All lines with the word "مصرف" must be pulled from the entries below.

....

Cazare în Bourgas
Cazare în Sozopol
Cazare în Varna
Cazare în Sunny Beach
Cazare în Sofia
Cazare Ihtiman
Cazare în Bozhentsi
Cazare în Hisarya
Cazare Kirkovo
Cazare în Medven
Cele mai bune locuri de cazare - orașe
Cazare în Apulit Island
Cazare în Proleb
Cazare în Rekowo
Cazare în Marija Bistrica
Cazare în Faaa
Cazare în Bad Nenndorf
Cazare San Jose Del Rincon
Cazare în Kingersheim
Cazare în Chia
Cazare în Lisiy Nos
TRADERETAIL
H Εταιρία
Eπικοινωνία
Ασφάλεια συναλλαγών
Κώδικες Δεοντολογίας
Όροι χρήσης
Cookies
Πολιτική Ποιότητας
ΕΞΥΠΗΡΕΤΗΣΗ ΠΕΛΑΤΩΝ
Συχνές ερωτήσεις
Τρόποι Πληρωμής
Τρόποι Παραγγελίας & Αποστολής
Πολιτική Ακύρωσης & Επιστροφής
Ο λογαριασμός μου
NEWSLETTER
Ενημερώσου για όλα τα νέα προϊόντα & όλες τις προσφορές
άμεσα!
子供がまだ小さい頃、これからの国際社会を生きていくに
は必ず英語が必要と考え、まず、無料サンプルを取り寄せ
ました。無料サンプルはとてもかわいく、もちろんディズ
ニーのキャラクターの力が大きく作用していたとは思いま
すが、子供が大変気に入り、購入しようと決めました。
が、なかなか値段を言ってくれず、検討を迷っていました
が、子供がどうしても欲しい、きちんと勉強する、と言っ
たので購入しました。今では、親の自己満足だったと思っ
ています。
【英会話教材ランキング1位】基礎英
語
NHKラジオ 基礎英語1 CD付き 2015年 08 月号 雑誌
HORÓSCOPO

....

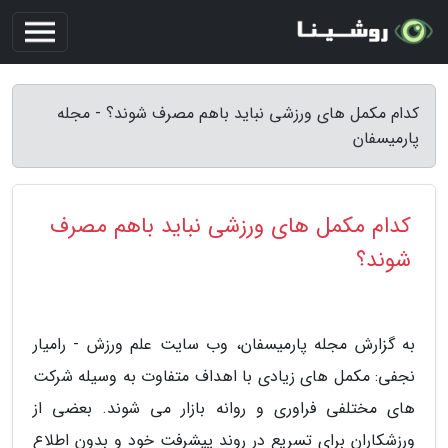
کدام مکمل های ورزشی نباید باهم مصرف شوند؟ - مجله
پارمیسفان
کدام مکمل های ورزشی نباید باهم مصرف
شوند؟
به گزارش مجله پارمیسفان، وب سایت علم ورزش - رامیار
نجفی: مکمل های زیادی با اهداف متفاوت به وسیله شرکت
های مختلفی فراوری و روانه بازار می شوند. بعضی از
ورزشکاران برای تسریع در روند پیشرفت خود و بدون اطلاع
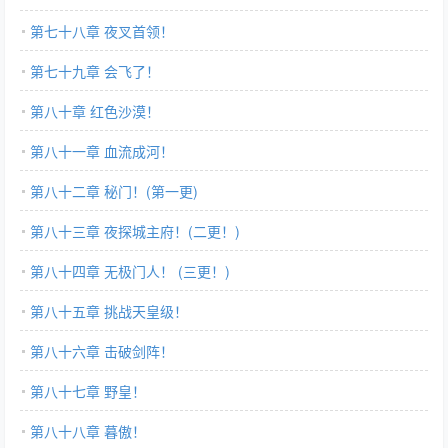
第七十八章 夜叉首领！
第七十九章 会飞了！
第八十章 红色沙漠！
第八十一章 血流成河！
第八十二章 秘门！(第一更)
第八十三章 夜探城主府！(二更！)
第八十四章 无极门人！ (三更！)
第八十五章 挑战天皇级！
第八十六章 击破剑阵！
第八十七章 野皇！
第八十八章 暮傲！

....

## ANSWER BOX
کدام مکمل های ورزشی نباید باهم مصرف شوند؟ - مجله
کدام مکمل های ورزشی نباید باهم مصرف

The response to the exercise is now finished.